_Selection_.
§ §
The Wolf of Wall Street

‘Your only regret is gonna be that you didn’t buy more shares!’

That’s the line Jordan Belfort used to reel in suckers, one after the other. Martin Scorsese’s newest epic, called The Wolf of Wall Street, opened yesterday, and this is a film filled with anything but the Christmas spirit.

Early on, Matthew McConaughey, playing superstar stock broker Mark Hanna lays it all out for Leonardo DiCaprio’s Jordan Belfort, and us, ‘that the name of the game was to move the money from your client’s pocket into your own pocket.

Advice that Belfort not only understood, but fully embraced. Not only embraced but embellished. Belfort had to put in his time as a connector (the lowest of the low in the Wall Street hierarchy), which was all he could do as he was trainee without a Series Seven License. That’s the exam all stock brokers have to pass before being allowed to sell stocks. As a connector his sole job was to dial a number then say, “Please hold for Jerry Fogel”. After that, he’d graduate up to be a cold caller, then upon passing his Series Seven – he’d be a broker. Unfortunately, when that day occurred, it was the very same day of the infamous market crash of 1987, and Belfort was soon out of a job. The firm he worked for, L.F. Rothschild, closed a month later.
§ §
(Items from a dataset)
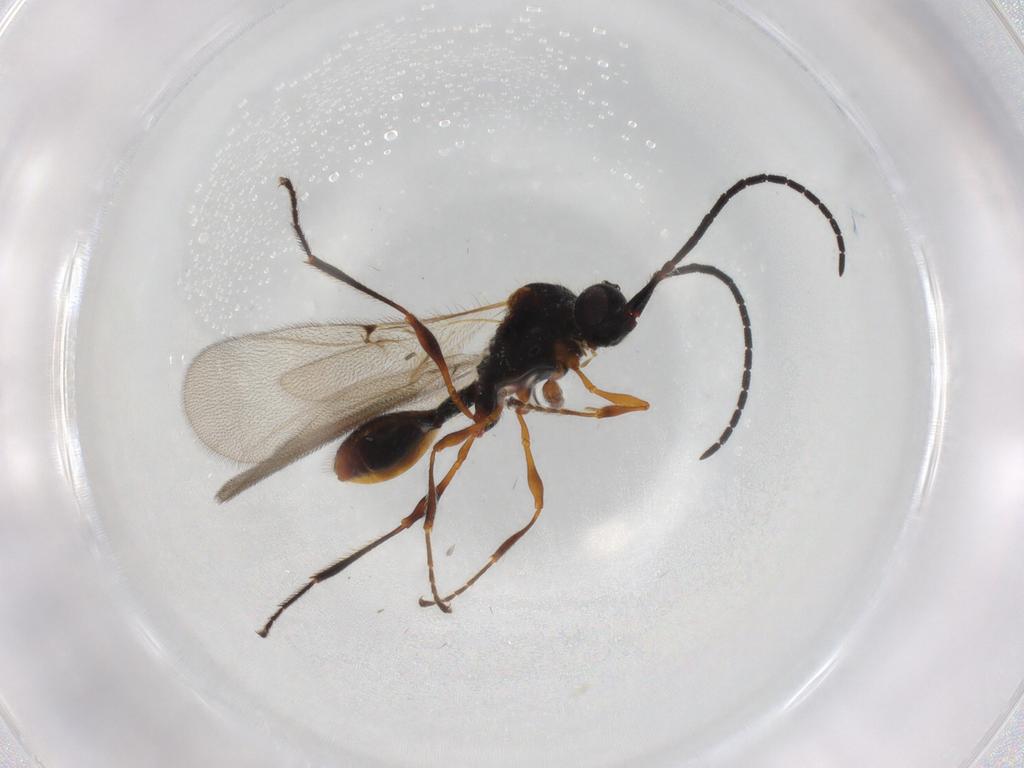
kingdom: Animalia
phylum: Arthropoda
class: Insecta
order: Hymenoptera
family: Diapriidae
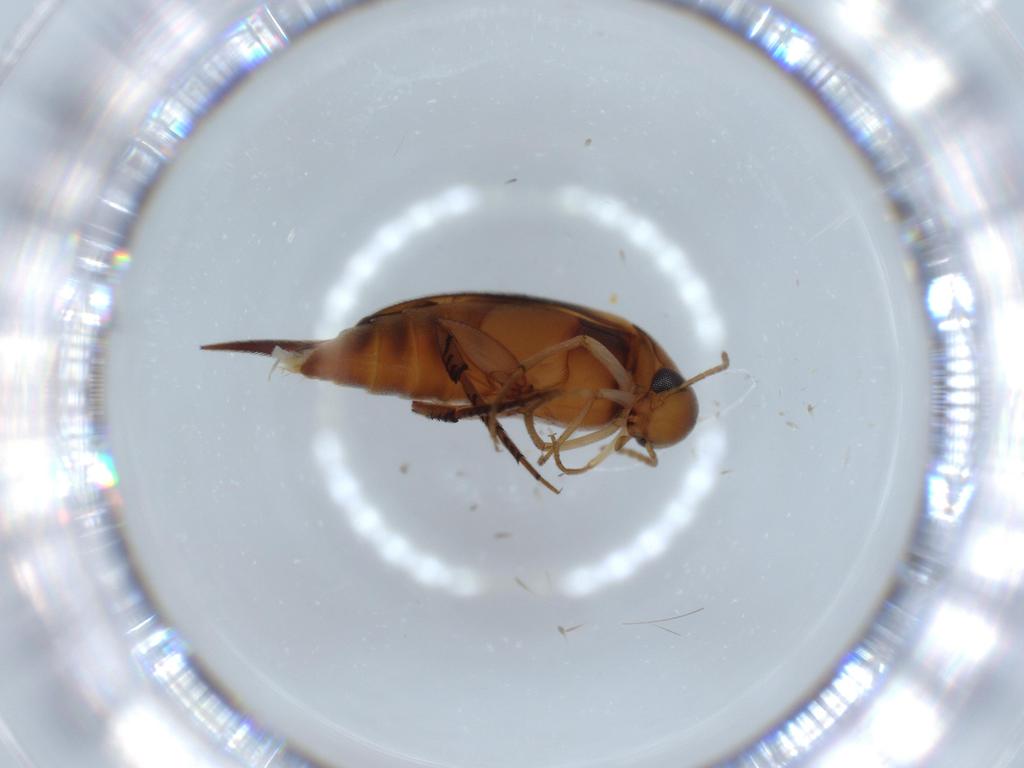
§ §
_Goal_.
According to the film review above, why could Belfort do no more than work as a connector when he started out? Answer in one to three sentences.

_Answer to this exercise_.
Belfort was a trainee who did not yet hold a Series Seven License, the exam every stock broker must pass before being allowed to sell stocks. Without it, connecting calls was all he could do.